## Görev listesi
1) Ceza hukuku metninin "Etkin pişmanlık halleri, bazı" sözcüklerinden başlayıp "bilmesi zorunlu değildir." sözcükleri de dahil olmak üzere biten kısmını olduğu gibi yazıya geçirin.
2) Ceza hukuku metnine göre şahsi cezasızlık halleri neye dayanır?
3) Ceza hukuku metnini son cümlesinin ardından sürdürün.

## Verilen alıntı

========================================

Cezada İndirim ve Cezasızlık Arasındaki Ayrım
Ceza hukukunda bazı durumlar sadece cezada indirim yapılmasını gerekli kılarken, bazı haller doğrudan cezayı tümüyle ortadan kaldırabilir. Cezada indirim yapılmasını gerektiren şahsi sebepler, çoğunlukla failin sonradan pişman olması veya zararın giderilmesi gibi gelişmelere dayanır. Buna karşılık şahsi cezasızlık halleri, suç anında objektif biçimde mevcut olan akrabalık gibi kişisel ilişkilere dayanır. Örnek olarak, TCK m.167 kapsamında, belirli yakın akrabalık ilişkileri bulunan kişilerin birbirlerine karşı işledikleri hırsızlık, dolandırıcılık veya güveni kötüye kullanma gibi suçlarda fail hakkında ceza verilmemesi veya cezanın indirimi söz konusu olabilmektedir.
Etkin Pişmanlık Şahsi Cezasızlık Nedeni midir?
Etkin pişmanlık halleri, bazı suç tipleri bakımından faile cezada indirim ya da cezasızlık sağlayabilir; ancak bu, şahsi cezasızlık sebebi olarak değerlendirilmez. Etkin pişmanlık suçun işlenmesinden sonra ortaya çıkan, failin zararları gidermeye çalıştığı bir davranış biçimidir ve bu yönüyle cezayı ortadan kaldıran ya da azaltan bir kişisel nedendir. Buna karşılık şahsi cezasızlık nedenleri, suçun işlendiği esnada mevcut olan kişisel ilişkilerden kaynaklanır ve failin bu durumu bilmesi zorunlu değildir.

========================================

Veri kümesi satırları:

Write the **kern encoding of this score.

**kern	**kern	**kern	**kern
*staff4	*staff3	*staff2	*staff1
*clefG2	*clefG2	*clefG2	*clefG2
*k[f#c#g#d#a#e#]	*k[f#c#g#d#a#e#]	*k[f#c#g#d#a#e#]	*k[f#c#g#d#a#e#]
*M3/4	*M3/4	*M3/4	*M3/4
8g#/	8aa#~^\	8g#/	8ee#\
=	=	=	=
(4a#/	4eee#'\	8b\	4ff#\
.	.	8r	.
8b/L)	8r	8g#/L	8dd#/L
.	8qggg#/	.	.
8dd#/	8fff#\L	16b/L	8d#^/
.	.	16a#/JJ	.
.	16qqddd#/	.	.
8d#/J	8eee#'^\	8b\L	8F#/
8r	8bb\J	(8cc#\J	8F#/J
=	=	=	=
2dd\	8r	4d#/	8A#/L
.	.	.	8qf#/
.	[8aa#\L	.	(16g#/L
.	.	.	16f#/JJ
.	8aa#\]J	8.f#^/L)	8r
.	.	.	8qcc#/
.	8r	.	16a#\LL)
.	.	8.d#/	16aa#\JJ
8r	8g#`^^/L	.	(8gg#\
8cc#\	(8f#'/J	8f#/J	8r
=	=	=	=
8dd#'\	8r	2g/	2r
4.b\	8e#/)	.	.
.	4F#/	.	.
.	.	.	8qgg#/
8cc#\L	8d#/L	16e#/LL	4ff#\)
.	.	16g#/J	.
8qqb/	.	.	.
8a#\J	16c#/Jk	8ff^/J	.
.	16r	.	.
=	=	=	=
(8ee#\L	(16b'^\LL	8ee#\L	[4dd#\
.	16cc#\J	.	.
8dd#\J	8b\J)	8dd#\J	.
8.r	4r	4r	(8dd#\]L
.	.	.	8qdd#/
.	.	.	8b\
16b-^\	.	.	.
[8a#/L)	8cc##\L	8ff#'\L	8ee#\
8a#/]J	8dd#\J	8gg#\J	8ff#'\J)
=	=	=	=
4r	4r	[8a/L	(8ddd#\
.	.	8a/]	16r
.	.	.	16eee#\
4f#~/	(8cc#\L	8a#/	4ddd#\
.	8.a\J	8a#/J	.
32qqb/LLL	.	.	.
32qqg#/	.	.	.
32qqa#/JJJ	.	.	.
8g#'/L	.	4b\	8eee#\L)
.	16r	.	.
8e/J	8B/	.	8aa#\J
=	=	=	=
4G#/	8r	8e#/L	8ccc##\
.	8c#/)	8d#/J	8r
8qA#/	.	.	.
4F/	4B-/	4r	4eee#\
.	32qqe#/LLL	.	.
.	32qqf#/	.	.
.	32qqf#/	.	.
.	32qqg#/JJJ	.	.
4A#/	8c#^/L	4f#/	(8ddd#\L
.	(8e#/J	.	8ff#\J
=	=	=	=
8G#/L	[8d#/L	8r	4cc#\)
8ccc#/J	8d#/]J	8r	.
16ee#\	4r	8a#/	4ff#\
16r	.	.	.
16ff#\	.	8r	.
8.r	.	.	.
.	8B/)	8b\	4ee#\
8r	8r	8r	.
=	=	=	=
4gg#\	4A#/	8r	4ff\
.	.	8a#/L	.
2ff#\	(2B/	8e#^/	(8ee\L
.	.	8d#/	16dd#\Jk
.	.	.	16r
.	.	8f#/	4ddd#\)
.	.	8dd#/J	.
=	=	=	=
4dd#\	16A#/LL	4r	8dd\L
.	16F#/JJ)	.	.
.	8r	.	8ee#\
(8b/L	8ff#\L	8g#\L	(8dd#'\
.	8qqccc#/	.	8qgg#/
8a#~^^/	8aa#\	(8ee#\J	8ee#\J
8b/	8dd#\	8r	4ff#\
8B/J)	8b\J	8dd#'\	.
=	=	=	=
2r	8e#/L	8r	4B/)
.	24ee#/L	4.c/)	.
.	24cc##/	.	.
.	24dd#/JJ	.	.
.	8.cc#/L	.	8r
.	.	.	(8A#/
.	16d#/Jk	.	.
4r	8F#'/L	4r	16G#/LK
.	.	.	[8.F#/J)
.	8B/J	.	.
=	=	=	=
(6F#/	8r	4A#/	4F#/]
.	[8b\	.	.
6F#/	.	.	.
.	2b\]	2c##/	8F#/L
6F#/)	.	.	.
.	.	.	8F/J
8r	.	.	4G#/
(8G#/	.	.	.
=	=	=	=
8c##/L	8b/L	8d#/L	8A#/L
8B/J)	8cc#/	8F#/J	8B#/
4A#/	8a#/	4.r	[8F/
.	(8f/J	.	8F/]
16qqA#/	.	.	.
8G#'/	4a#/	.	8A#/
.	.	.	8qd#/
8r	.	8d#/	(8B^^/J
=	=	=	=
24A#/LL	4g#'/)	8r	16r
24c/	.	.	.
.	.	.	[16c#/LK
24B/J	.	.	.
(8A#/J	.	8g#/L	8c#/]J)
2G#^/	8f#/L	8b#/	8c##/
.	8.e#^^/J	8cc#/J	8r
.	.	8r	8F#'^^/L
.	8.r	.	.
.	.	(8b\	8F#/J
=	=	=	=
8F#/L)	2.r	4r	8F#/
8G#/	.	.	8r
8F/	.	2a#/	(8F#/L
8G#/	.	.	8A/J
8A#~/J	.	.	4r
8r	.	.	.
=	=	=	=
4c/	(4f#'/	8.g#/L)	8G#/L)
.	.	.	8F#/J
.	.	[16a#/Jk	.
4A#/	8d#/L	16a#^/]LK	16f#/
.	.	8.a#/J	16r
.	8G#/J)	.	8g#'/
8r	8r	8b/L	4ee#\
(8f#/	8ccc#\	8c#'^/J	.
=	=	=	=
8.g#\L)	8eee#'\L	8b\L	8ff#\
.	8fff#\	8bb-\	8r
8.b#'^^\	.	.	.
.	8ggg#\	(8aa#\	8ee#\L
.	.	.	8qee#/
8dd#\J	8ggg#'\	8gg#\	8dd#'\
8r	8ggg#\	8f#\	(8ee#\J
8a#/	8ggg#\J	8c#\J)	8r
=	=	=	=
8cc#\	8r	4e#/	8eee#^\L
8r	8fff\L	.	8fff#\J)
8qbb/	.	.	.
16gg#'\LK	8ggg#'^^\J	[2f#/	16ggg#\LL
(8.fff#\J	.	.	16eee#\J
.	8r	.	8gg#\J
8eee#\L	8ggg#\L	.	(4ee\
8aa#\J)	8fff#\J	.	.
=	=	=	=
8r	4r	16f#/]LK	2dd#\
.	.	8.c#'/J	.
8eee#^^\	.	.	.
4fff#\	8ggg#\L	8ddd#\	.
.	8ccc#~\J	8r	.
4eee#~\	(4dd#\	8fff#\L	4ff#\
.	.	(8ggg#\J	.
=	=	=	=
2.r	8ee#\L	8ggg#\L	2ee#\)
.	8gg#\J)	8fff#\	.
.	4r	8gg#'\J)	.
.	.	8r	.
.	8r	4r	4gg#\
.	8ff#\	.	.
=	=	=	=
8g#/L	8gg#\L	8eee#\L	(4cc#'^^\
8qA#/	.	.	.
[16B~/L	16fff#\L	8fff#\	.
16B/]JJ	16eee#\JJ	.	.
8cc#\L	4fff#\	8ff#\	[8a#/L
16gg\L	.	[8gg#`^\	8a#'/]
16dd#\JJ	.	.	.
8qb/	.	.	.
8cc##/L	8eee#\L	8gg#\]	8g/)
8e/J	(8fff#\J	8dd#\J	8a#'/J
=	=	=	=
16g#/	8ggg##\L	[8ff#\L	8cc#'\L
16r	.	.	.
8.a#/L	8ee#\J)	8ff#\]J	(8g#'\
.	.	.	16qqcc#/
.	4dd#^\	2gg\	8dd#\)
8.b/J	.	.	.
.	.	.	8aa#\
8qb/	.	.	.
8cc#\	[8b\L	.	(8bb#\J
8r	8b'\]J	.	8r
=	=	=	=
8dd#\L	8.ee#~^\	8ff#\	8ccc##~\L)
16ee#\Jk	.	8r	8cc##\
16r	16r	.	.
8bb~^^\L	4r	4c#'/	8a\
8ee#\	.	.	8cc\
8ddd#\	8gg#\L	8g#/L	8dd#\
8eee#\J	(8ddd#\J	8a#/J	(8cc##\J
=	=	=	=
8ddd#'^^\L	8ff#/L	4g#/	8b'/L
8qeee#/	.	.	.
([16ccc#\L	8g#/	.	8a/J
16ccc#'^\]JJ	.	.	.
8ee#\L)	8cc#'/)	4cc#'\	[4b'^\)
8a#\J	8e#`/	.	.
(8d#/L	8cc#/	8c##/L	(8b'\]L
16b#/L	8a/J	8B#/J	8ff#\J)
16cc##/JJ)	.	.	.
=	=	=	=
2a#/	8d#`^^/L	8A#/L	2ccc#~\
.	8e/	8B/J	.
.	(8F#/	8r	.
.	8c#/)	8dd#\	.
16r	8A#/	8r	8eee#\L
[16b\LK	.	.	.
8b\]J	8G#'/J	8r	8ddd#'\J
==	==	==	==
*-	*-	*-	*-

========================================

## Beklenen çıktılar
1)
Etkin pişmanlık halleri, bazı suç tipleri bakımından faile cezada indirim ya da cezasızlık sağlayabilir; ancak bu, şahsi cezasızlık sebebi olarak değerlendirilmez. Etkin pişmanlık suçun işlenmesinden sonra ortaya çıkan, failin zararları gidermeye çalıştığı bir davranış biçimidir ve bu yönüyle cezayı ortadan kaldıran ya da azaltan bir kişisel nedendir. Buna karşılık şahsi cezasızlık nedenleri, suçun işlendiği esnada mevcut olan kişisel ilişkilerden kaynaklanır ve failin bu durumu bilmesi zorunlu değildir.

2) Suç anında objektif biçimde mevcut olan akrabalık gibi kişisel ilişkilere dayanır.

3)
Örnek Durumlar ve Uygulama Alanı
Bir çocuğun annesinin ziynet eşyasını alması durumu şahsi cezasızlık nedenine örnek teşkil eder. Bu olayda çocuk, TCK m.167’de belirtilen yakın hısımlık ilişkisi nedeniyle cezalandırılmaz. Bu tip durumlarda failin cezalandırılmaması, olayın suç niteliğini ortadan kaldırmaz. Yani eylem hukuken suçtur; ancak fail, kişisel durumu nedeniyle ceza görmez.
Şahsi Cezasızlık Sebeplerinin Sınırları
- Suçun iştirak halinde işlenmesi durumunda, şahsi cezasızlık hali yalnızca ilgili kişiyi etkiler. Suç ortakları bu durumdan yararlanamaz.
- Bu nedenlerin uygulanabilmesi için, suçun işlendiği sırada objektif olarak mevcut olması gerekir. Suçun işlenmesinden sonra gelişen olaylar (örneğin evlilik) şahsi cezasızlık sebebi sayılmaz.
- Zincirleme suçlarda, sadece bir fiilin şahsi cezasızlık kapsamında olması zincirleme bütünün cezalandırılmasını engellemez. Teselsül hali cezai sorumluluğun devamını gerektirir.
Müsadere ve Güvenlik Tedbirleri Uygulaması
Şahsi cezasızlık nedenlerinin uygulanması halinde ceza verilmese bile, suçla bağlantılı olarak uygulanacak güvenlik tedbirlerinin (örneğin eşya müsaderesi gibi) yürürlüğe konulması mümkündür. Bu, suçun toplum düzeni bakımından doğurduğu sonuçların bertaraf edilmesi amacı taşır.
Şahsi Cezasızlık Sebeplerinin Mevcudiyetinde Mahkeme Hangi Kararı Verir?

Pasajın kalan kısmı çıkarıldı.